### [Exercise]
Exact copies of the lines from the start of the records through the line with "auch ein aalglatter" are what the answer must hold; pictures are not part of it.

### [Recorded information]
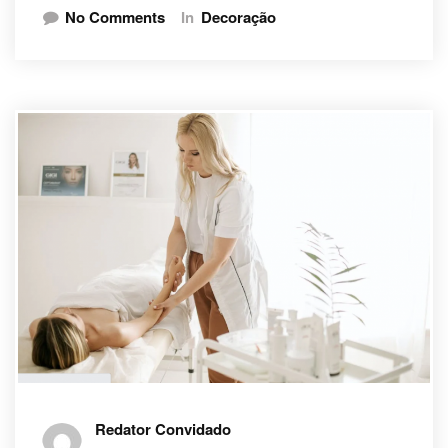
No Comments
In
Decoração
Redator Convidado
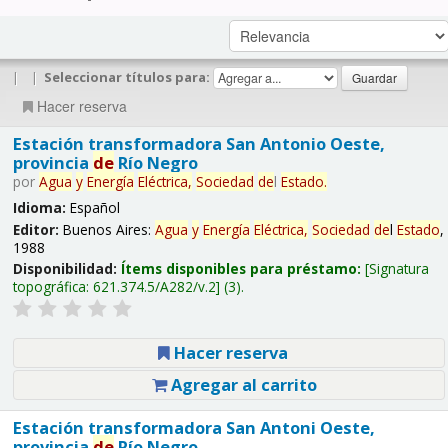
|
|
Seleccionar títulos para:
Hacer reserva
Estación transformadora San Antonio Oeste,
provincia
de
Río Negro
por
Agua
y
Energía
Eléctrica,
Sociedad
de
l
Estado
.
Idioma:
Español
Editor:
Buenos Aires:
Agua
y
Energía
Eléctrica,
Sociedad
de
l
Estado
,
1988
Disponibilidad:
Ítems disponibles para préstamo:
Signatura
topográfica:
621.374.5/A282/v.2
(3).
Hacer reserva
Agregar al carrito
Estación transformadora San Antoni Oeste,
provincia
de
Río Negro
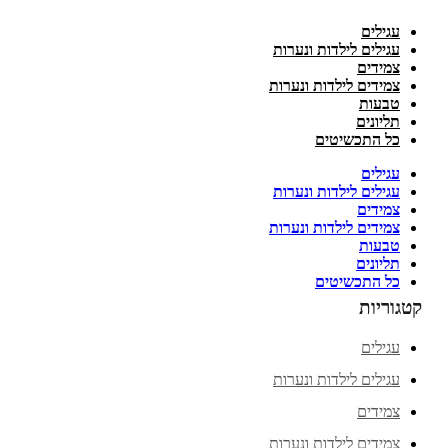
עגילים
עגילים לילדות ונערות
צמידים
צמידים לילדות ונערות
טבעות
תליונים
כל התכשיטים
עגילים
עגילים לילדות ונערות
צמידים
צמידים לילדות ונערות
טבעות
תליונים
כל התכשיטים
קטגוריות
עגילים
עגילים לילדות ונערות
צמידים
צמידים לילדות ונערות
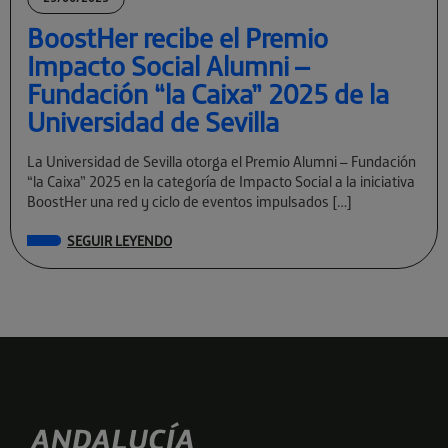
BoostHer recibe el Premio
Impacto Social Alumni –
Fundación “la Caixa” 2025 de la
Universidad de Sevilla
La Universidad de Sevilla otorga el Premio Alumni – Fundación
“la Caixa” 2025 en la categoría de Impacto Social a la iniciativa
BoostHer una red y ciclo de eventos impulsados […]
SEGUIR LEYENDO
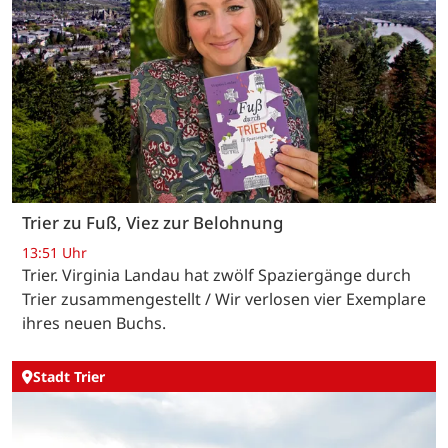
Trier zu Fuß, Viez zur Belohnung
13:51 Uhr
Trier. Virginia Landau hat zwölf Spaziergänge durch
Trier zusammengestellt / Wir verlosen vier Exemplare
ihres neuen Buchs.
Stadt Trier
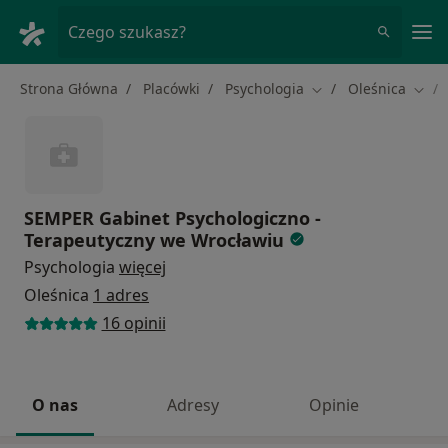
Me
Czego szukasz?
Strona Główna
Placówki
Psychologia
Oleśnica
Zmień miasto
Zmie
SEMPER Gabinet Psychologiczno -
Terapeutyczny we Wrocławiu
Psychologia
więcej
Oleśnica
1 adres
16 opinii
O nas
Adresy
Opinie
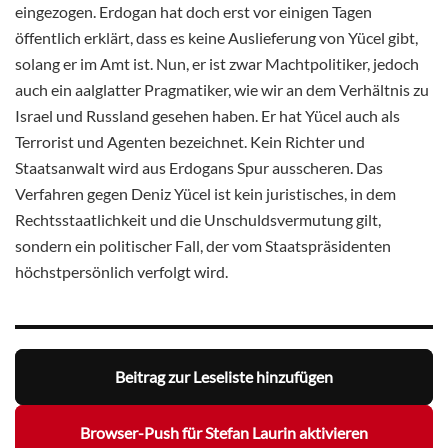
eingezogen. Erdogan hat doch erst vor einigen Tagen
öffentlich erklärt, dass es keine Auslieferung von Yücel gibt,
solang er im Amt ist. Nun, er ist zwar Machtpolitiker, jedoch
auch ein aalglatter Pragmatiker, wie wir an dem Verhältnis zu
Israel und Russland gesehen haben. Er hat Yücel auch als
Terrorist und Agenten bezeichnet. Kein Richter und
Staatsanwalt wird aus Erdogans Spur ausscheren. Das
Verfahren gegen Deniz Yücel ist kein juristisches, in dem
Rechtsstaatlichkeit und die Unschuldsvermutung gilt,
sondern ein politischer Fall, der vom Staatspräsidenten
höchstpersönlich verfolgt wird.
Beitrag zur Leseliste hinzufügen
Browser-Push für Stefan Laurin aktivieren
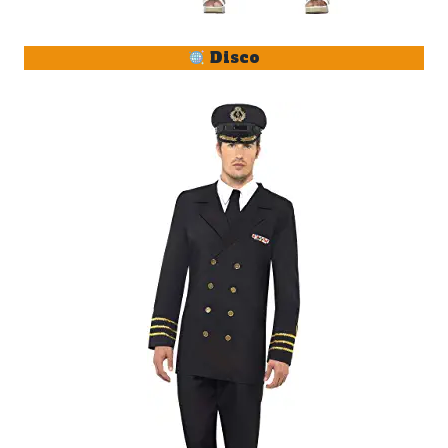
Disco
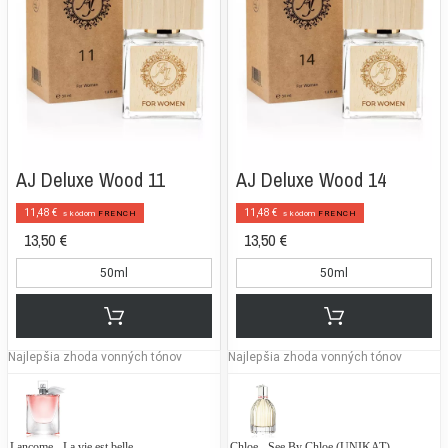
AJ Deluxe Wood 11
AJ Deluxe Wood 14
11,48 €
11,48 €
s kódom
FRENCH
s kódom
FRENCH
13,50 €
13,50 €
50ml
50ml
Najlepšia zhoda vonných tónov
Najlepšia zhoda vonných tónov
Lancome - La vie est belle
Tom Ford - Lost Cherry (UNISEX)
Chloe - See By Chloe (UNIKAT)
Gu
L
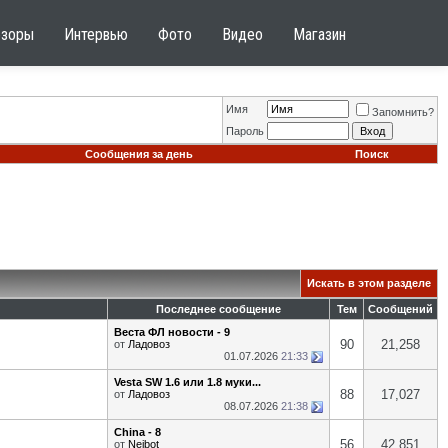
бзоры
Интервью
Фото
Видео
Магазин
Имя
Запомнить?
Пароль
Сообщения за день
Поиск
Искать в этом разделе
Последнее сообщение
Тем
Сообщений
Веста ФЛ новости - 9
90
21,258
от
Ладовоз
01.07.2026
21:33
Vesta SW 1.6 или 1.8 муки...
88
17,027
от
Ладовоз
08.07.2026
21:38
China - 8
56
42,851
от
Neibot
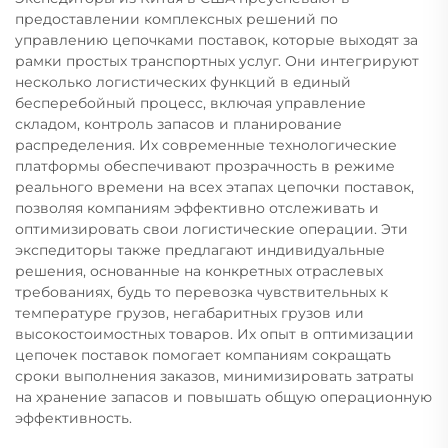
предоставлении комплексных решений по
управлению цепочками поставок, которые выходят за
рамки простых транспортных услуг. Они интегрируют
несколько логистических функций в единый
бесперебойный процесс, включая управление
складом, контроль запасов и планирование
распределения. Их современные технологические
платформы обеспечивают прозрачность в режиме
реального времени на всех этапах цепочки поставок,
позволяя компаниям эффективно отслеживать и
оптимизировать свои логистические операции. Эти
экспедиторы также предлагают индивидуальные
решения, основанные на конкретных отраслевых
требованиях, будь то перевозка чувствительных к
температуре грузов, негабаритных грузов или
высокостоимостных товаров. Их опыт в оптимизации
цепочек поставок помогает компаниям сокращать
сроки выполнения заказов, минимизировать затраты
на хранение запасов и повышать общую операционную
эффективность.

### [Result below]
No Comments
In
Decoração
Redator Convidado
|
|
Seleccionar títulos para:
Hacer reserva
Estación transformadora San Antonio Oeste,
provincia
de
Río Negro
por
Agua
y
Energía
Eléctrica,
Sociedad
de
l
Estado
.
Idioma:
Español
Editor:
Buenos Aires:
Agua
y
Energía
Eléctrica,
Sociedad
de
l
Estado
,
1988
Disponibilidad:
Ítems disponibles para préstamo:
Signatura
topográfica:
621.374.5/A282/v.2
(3).
Hacer reserva
Agregar al carrito
Estación transformadora San Antoni Oeste,
provincia
de
Río Negro
עגילים
עגילים לילדות ונערות
צמידים
צמידים לילדות ונערות
טבעות
תליונים
כל התכשיטים
עגילים
עגילים לילדות ונערות
צמידים
צמידים לילדות ונערות
טבעות
תליונים
כל התכשיטים
קטגוריות
עגילים
עגילים לילדות ונערות
צמידים
צמידים לילדות ונערות
BoostHer recibe el Premio
Impacto Social Alumni –
Fundación “la Caixa” 2025 de la
Universidad de Sevilla
La Universidad de Sevilla otorga el Premio Alumni – Fundación
“la Caixa” 2025 en la categoría de Impacto Social a la iniciativa
BoostHer una red y ciclo de eventos impulsados […]
SEGUIR LEYENDO
Trier zu Fuß, Viez zur Belohnung
13:51 Uhr
Trier. Virginia Landau hat zwölf Spaziergänge durch
Trier zusammengestellt / Wir verlosen vier Exemplare
ihres neuen Buchs.
Stadt Trier
Me
Czego szukasz?
Strona Główna
Placówki
Psychologia
Oleśnica
Zmień miasto
Zmie
SEMPER Gabinet Psychologiczno -
Terapeutyczny we Wrocławiu
Psychologia
więcej
Oleśnica
1 adres
16 opinii
O nas
Adresy
Opinie
eingezogen. Erdogan hat doch erst vor einigen Tagen
öffentlich erklärt, dass es keine Auslieferung von Yücel gibt,
solang er im Amt ist. Nun, er ist zwar Machtpolitiker, jedoch
auch ein aalglatter Pragmatiker, wie wir an dem Verhältnis zu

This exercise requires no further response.